TAREFA A REALIZAR — Escreva a continuação do texto sobre a exposição de fotografia no Palácio da Horta Seca, a partir da última frase apresentada.
++++ TEXTO FORNECIDO ++++
30 março, 2006

O ministro e a fotografia

Candida Höfer, Palácio da Horta Seca, Lisboa I , 2005


Não é comum, mas de vez em quando lá acontece – haver um ministro com queda para as artes. Manuel Pinho, que tutela a pasta da Economia e Inovação, colecciona fotografia contemporânea e ao que consta tem um espólio que prima pelo bom gosto. Dessa sensibilidade do ministro para a imagem fotográfica surgiu uma exposição que se estende por vários espaços do Ministério, instalado no Palácio da Horta Seca. Entre os fotógrafos escolhidos pelo comissário Delfim Sardo há artistas consagrados (Helena Almeida, Jorge Molder e a alemã Candida Höfer), artistas com a carreira lançada (Vasco Araújo) e artistas em princípio de carreira (Cecília Costa). Com esta mostra, Manuel Pinho quer “abrir” o Ministério e aproximá-lo “das pessoas e das empresas” (Público, 19.03.2006). Acredito que a ideia resulte.
O Fio do Horizonte de Eduardo Prado Coelho (Público, 20.03.2006) fala da exposição no Palácio da Horta Seca e da importância da “dimensão estética” nos principais centros de decisão.
++++ DADOS GUARDADOS ++++
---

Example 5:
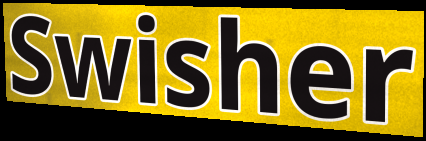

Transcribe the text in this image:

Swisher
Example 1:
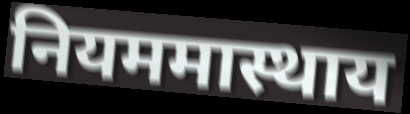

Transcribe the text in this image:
++++
++++ DADOS GUARDADOS ++++
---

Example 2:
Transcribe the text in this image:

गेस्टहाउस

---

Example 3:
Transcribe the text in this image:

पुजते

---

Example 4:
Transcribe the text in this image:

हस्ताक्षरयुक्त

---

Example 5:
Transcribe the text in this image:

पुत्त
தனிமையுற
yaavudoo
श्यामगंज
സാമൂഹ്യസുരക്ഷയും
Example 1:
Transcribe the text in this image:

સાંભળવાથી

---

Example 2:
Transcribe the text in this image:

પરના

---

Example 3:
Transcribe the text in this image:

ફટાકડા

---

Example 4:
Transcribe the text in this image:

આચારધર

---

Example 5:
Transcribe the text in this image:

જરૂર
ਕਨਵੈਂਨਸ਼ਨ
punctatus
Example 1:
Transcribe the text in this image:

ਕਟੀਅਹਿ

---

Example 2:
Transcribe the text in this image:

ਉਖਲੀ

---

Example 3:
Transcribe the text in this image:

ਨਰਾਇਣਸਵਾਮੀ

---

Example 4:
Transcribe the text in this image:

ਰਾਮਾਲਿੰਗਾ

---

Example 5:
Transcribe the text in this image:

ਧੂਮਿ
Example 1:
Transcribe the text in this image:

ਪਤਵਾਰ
++++
++++ DADOS GUARDADOS ++++
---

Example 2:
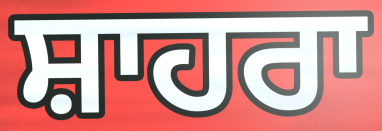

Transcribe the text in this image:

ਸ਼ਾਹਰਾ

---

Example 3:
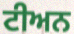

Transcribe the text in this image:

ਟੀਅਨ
++++
RESPOSTA DO EXERCÍCIO —
"Formas de ver o mundo
Poderia parecer desconchavado, mas a verdade é que o exemplo do ministro da Economia tem vindo a proliferar. A Assembleia da República foi buscar à colecção de Serralves materiais para fazer uma exposição intitulada “O poder da arte”. Diversos ministros querem fotografias nos seus gabinetes. e o ministério da Economia reincidiu e inaugurou uma exposição com fotografias de diversos tipos. Gestos fúteis? Não creio. Antes um gosto para envolver o local de trabalho numa dimensão estética, com obras de arte e elementos que tenham um “design” que seja ao mesmo tempo funcional e belo.
Não significa isto que passem o Conselho de Ministros a debaterem as qualidades de Philip- Lorca Dicorcia ou Cindy Sherman. Mas esta preocupação poderá dar mais força à ideia da necessidade de uma política cultural.
Quanto a Manuel Pinho, o ministro da Economia, já sabíamos o seu gosto pela fotografia. Sobre a sua colecção pessoal, escrevi um dia uma crónica. Agora, com o apoio amigo do Albano Silva Pereira, conseguiu que o seu próprio gabinete, os gabinetes dos secretários de Estado, os corredores do belíssimo palácio da rua da Horta Seca, as salas de reunião, se tornassem numa verdadeira galeria de arte. A qualidade das fotografias é certamente assinalável.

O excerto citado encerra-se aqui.